__Selected excerpt__:
-- Opening Marker --
Thu, 26 Aug 2004

Setting the record straight on Papua not just perception

Andri Hadi, Jakarta

On Aug. 10, 2004, The Jakarta Post published an article by John Saltford responding to mine (The Jakarta Post, July 30) on the issue of Papua. Without any intention to generate a polemic, I feel compelled to take issue with some of the arguments contained in his article in order to set the record straight about Papua.

Saltford's article involved facts, opinions as well as interpretations molded in such a manner seemingly intended to support the idea of an independent Papua. This is not surprising since Saltford has long been well-known as a scholar holding such a stand.

It is pertinent to note that what is now known as modern Indonesia was formed based on the principle of usi possidentis, i.e. covering all territories that used to fall under the control of the Netherlands East Indies (NEI), extending from Sabang (northern tip of Aceh) to Merauke (southeastern corner of Papua).

In contrast to ethnic nationalism, which is based on a certain ethnicity, Indonesia's nationalism has been characterized as a civic nationalism (Leifer, 2002), which is inclusive of all ethnic groups existing in the NEI territories.

Under such a condition, cultural identity has never been regarded as a strong factor in Indonesia's nationalism in the sense that Indonesians shall never claim territories such as Malaysia (peninsular and eastern) or Brunei, simply because they were clearly not a part of the NEI territories, although the populations of these territories share Malay cultural identity and belong to common Malay stock.

It is also pertinent to note that special autonomy has been unfolding since 2001. Saltford was not factually accurate when he stated that the autonomy policy is "still unimplemented". Law No. 21/2001 on Special Autonomy is being implemented and progress has been noted, including the allocation of more generous funds for Papuan development that originated from exploration of Papua's natural and other resources.

Saltford's interpretation concerning the expansion of the Papuan territory into three provinces is bias. In fact, the Law on Territorial Extension is currently under review by the Constitutional Court.
-- Closing Marker --
__Tasks to perform__:
[a] List every person named in the opinion piece on Papua.
[b] Write out the passage of the opinion piece on Papua between "Under such a" and "common Malay stock.", inclusive.
[c] Resume the opinion piece on Papua after its final sentence and carry its argument forward.
The records play no part in what follows.

Stored data
-- Opening Marker --
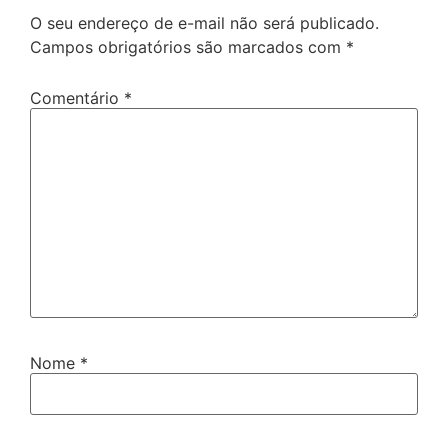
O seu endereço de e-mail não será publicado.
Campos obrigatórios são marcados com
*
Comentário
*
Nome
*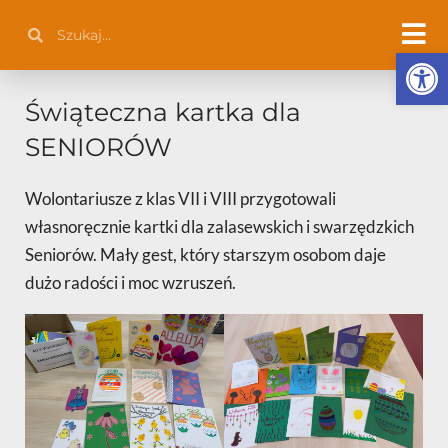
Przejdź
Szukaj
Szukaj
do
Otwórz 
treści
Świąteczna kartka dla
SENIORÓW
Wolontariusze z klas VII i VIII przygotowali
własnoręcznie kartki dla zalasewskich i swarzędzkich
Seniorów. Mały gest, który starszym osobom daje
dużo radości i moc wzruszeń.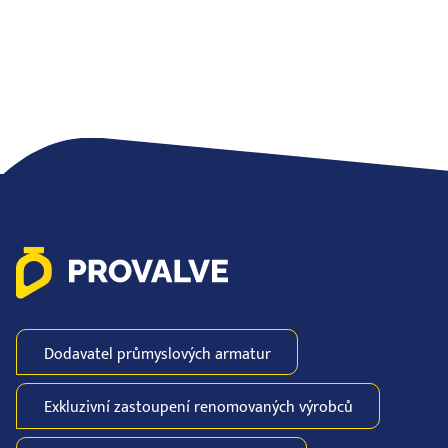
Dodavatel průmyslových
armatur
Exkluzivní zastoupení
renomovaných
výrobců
-- Closing Marker --
__Exercise results__:
[a] Andri Hadi, John Saltford, Leifer

[b]
Under such a condition, cultural identity has never been regarded as a strong factor in Indonesia's nationalism in the sense that Indonesians shall never claim territories such as Malaysia (peninsular and eastern) or Brunei, simply because they were clearly not a part of the NEI territories, although the populations of these territories share Malay cultural identity and belong to common Malay stock.

[c]
Even if such a law (to split the territory into three) is finally adopted in full, its implementation aims merely to promote effective and efficient development in the region. In terms of territorial size, Papua is almost as large as Papua New Guinea (around 460,000 square kilometers), which currently has 27 administrative provinces.

Thus, for a territory such as Papua, which is in fact far larger than England (around 243,000 square kilometers), it is groundless to be allergic to any idea of administrative extension. Many Papuans even believe that Papua could ideally be administered by the establishment of six, instead of three, distinct administrative provinces for promoting more equity in the progress of development.

It seems that the issue of "one man, one vote" is central. Yet, the New York agreement does not mention any such method. Neither UN General Assembly Resolutions 1514 and 1541 contain explicit provisions concerning methods required to implement self-determination.

Moreover, paragraph 6 of resolution 1514 states that any attempt aimed at the partial or total disruption of the national unity and the territorial integrity of a country is incompatible with the purposes and principles of the Charter of the United Nations.

As evidence, after the adoption of resolutions 1514 and 1541 more than 50 new states in Asia and Africa gained their political independence without resorting to the "one man, one vote" method.

Furthermore, the claim that Papua was listed in the United Nations as non-self governing territory is quite misleading. It is true that the Dutch in 1946 put Papua on the non-self governing territory list, but this was only part of the colonial strategy to deny the restoration by Indonesia of the full extent of its legitimate territories based on the principle of usi possidentis.

Basically, this Dutch strategy went unchallenged in the UN because Indonesia was not yet a member state of the world body in 1946. And, for this reason, the government of Indonesia since its admission as a UN member state in 1950 strongly rejected the falsely constructed status of Papua as a non-self governing territory.

It is very important to look at the issue of Papua from a comprehensive historical perspective. Since 1945, the definition of Indonesia has emphasized the completeness of the national territory that should comprise all the territories of the NEI, including Papua.

Thus, from this point of view, the word "annexation" is wrong because what happened was actually "the restoration" of the NEI territories (modern Indonesia) including Papua, which then remained under the Dutch colonial yoke.

Thus, when the real question is basically a fulfillment of an irredentist claim long denied by the colonial power, and while "one man, one vote" is practically not the core issue at hand, the argument of "selecting 1,022 Papuans out of nearly 800,000" (for the Act of Free Choice in 1969) is no longer relevant because such an effort was pursued simply to accommodate difficult circumstances in Papua at the time, both relating to the human and social conditions as well as to the geographical situation and its inherent technical problems.

For Indonesia, restoration of Papua is final and irrevocable because it is a historical fact that has been endorsed by the UN.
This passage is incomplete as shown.